Nicht ohne eine richtige Stadtrundfahrt, wie man sie in Stockholm am besten auf dem Wasser macht, wollten sie die Hauptstadt verlassen. Deshalb gingen sie gleich am nächsten Morgen an Bord eines solchen Schiffes und erlebten so eine ganz andere Sicht auf diese schöne Stadt. Mit Blick auf die noch bevorstehende Reisestrecke mussten die beiden aber dann bald die Sachen schnüren und der tapfere Zweitakter des Gespanns zog sie wieder zurück nach Süden.
Der Reiseweg hielt auch auf dem Rückfahrt viele imposante Natureindrücke bereit. So führten Teile der Strecke an der Ostküste Schwedens durch die berühmten Schärenlandschaften hindurch. Das ruhige, einsame und fast menschenleere Schweden breitete sich wieder weit neben der Straße aus. Im Landesinneren wurde es hügeliger und nach dem offenen Meer war es jetzt wieder die endlose Zahl der in die Wälder eingebetteten Seen, die zu bezaubern wussten.
Die Länge der Tagesetappen war immer so bemessen, dass etwa 270 km zurückzulegen waren. Aber speziell die letzte Etappe bis zur Fähre nach Trelleborg wurde kurz gehalten. Sie sollte Polster sein für evtl. zuvor nicht rechtzeitig erreichte Etappenziele und um mögliche Pannen auszugleichen. Keiner dieser Fälle war eingetreten, denn wieder einmal hatte das Gespann von Beate und Hartmut seine Zuverlässigkeit unter Beweis gestellt, die auch schon zu DDR-Zeiten den MZ-Maschinen nachgesagt wurde.
So mancher Zweifel an dem Gelingen dieses Vorhabens konnte spätestens ausgeräumt werden, als das Gespann vollgepackt auf den Güstrower Hof rollte. Zum letzten Mal für diese Reise drehte Hartmut den Gashebel richtig auf, bevor sich nach 1.900 km durch Schweden der Motor eine längere Pause redlich erarbeitet hatte.
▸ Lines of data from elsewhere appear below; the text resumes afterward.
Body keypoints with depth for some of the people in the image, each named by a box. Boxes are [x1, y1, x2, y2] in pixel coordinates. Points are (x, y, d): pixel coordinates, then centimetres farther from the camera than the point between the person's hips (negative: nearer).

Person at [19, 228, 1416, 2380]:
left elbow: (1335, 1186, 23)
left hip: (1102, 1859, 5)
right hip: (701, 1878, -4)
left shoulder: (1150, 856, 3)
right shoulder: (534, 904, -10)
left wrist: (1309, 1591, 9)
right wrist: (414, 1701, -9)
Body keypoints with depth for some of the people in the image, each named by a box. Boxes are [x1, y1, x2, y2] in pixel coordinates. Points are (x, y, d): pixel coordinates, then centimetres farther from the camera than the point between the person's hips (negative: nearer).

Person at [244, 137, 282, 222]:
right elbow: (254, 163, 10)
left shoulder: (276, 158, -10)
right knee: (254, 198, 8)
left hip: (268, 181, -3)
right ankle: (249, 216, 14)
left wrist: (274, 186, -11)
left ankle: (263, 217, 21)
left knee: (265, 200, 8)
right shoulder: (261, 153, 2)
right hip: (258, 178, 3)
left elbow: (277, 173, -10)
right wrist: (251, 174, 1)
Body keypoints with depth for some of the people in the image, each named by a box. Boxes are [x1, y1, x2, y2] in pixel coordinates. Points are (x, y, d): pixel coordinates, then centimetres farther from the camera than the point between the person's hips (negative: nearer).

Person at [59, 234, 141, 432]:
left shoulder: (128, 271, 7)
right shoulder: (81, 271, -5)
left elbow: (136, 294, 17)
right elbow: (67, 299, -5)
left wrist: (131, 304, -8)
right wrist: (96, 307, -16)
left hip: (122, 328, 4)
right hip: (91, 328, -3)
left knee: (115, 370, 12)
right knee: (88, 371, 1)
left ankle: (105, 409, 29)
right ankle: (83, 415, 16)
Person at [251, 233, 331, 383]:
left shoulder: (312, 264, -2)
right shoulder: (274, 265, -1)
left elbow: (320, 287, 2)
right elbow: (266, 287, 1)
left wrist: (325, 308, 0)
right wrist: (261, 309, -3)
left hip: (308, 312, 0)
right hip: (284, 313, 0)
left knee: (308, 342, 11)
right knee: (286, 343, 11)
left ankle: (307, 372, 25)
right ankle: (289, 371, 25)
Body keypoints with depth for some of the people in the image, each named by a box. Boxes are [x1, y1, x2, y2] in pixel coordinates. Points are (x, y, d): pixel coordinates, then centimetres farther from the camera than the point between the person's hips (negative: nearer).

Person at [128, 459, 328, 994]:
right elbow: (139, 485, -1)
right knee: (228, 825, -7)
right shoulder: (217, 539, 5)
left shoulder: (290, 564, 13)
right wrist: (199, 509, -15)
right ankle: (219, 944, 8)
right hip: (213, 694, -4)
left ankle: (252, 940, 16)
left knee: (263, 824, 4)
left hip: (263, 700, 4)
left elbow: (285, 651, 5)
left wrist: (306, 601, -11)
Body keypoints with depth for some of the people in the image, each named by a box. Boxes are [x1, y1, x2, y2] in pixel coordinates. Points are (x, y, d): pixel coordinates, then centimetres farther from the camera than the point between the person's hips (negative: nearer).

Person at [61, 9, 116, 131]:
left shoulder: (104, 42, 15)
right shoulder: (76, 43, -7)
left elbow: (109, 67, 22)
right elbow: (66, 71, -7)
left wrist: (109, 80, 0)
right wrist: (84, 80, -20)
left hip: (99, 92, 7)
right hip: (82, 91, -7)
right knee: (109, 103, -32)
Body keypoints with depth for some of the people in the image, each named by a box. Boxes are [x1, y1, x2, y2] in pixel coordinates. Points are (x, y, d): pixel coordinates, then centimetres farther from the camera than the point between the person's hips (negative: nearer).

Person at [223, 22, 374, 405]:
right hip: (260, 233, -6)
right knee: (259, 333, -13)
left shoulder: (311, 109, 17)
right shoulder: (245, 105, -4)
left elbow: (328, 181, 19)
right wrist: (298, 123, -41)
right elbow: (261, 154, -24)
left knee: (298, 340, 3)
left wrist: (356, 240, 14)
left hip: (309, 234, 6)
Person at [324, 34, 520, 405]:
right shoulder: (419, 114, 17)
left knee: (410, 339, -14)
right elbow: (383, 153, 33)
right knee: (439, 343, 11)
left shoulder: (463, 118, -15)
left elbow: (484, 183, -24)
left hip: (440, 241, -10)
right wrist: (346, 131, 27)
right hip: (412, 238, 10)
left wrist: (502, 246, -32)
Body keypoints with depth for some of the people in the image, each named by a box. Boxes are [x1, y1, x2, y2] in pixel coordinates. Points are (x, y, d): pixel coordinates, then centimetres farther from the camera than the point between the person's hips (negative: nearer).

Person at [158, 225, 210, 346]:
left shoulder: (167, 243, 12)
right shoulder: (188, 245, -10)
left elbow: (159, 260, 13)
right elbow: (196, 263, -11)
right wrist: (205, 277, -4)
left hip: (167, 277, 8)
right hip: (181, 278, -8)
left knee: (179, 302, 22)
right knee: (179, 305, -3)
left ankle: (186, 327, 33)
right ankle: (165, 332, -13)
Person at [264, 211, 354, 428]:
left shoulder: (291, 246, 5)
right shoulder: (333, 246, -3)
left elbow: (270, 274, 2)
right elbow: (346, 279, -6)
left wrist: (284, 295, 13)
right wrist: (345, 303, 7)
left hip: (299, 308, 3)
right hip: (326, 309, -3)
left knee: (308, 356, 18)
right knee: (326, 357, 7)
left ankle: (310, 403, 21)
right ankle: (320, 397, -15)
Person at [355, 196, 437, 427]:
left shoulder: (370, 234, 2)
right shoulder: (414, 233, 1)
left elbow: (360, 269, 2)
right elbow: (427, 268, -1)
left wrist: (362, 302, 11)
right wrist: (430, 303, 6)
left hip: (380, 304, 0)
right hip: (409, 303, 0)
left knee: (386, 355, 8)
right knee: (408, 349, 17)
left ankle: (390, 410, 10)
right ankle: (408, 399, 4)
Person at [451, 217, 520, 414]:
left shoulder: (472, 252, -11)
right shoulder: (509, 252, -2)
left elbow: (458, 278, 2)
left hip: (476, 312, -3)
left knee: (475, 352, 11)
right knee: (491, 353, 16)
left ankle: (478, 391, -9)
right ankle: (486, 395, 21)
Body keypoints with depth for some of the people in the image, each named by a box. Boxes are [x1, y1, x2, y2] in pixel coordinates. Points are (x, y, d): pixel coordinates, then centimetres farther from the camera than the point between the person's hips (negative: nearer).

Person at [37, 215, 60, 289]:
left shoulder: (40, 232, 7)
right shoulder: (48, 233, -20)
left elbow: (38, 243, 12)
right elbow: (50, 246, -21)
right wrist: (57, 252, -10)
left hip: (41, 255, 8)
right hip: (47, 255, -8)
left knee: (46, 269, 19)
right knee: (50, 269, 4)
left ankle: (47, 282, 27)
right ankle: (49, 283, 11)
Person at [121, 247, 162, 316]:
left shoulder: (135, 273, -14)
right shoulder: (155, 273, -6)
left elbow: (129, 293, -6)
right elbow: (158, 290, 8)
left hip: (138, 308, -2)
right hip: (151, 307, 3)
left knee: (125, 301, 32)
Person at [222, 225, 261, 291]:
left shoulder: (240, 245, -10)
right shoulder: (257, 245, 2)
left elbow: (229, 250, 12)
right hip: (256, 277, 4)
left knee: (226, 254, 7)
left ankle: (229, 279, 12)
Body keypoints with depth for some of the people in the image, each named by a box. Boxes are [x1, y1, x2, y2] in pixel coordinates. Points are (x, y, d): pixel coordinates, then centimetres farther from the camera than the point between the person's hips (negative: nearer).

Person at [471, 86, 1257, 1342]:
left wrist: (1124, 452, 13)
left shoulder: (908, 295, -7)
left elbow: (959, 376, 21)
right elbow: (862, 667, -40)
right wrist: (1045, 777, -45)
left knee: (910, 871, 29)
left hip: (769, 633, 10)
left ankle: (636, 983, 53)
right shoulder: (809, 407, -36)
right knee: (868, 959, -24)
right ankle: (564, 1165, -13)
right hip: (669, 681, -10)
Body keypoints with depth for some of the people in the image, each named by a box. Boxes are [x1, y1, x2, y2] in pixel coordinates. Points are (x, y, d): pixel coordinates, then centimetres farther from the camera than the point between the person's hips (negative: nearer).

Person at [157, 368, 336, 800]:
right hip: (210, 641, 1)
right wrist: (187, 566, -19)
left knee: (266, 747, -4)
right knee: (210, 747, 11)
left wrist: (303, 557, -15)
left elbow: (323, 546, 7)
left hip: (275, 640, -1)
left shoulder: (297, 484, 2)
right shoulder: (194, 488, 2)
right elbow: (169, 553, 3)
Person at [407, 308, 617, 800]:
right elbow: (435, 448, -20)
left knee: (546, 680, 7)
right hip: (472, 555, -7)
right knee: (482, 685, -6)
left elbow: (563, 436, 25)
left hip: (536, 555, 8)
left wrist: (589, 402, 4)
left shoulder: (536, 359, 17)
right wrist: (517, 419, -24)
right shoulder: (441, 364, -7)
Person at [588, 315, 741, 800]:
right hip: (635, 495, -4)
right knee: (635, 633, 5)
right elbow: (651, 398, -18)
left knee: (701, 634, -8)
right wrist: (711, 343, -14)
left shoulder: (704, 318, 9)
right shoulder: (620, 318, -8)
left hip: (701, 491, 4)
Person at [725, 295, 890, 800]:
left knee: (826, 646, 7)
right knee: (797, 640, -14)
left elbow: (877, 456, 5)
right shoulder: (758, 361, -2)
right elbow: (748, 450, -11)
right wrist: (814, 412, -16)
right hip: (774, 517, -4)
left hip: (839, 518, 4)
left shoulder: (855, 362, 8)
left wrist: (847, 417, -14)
Die beiden Reisenden konnten es sich nach diesen Abenteuern nicht nehmen lassen und verliehen ihrem Gespann einen Orden. Als angemessene Ehrung betrachteten sie den Aufkleber mit dem gelb-roten Schild, das vor Elchen warnt. Dieser soll von jetzt an für alle weiteren Reisen von dem bisher Erlebten künden.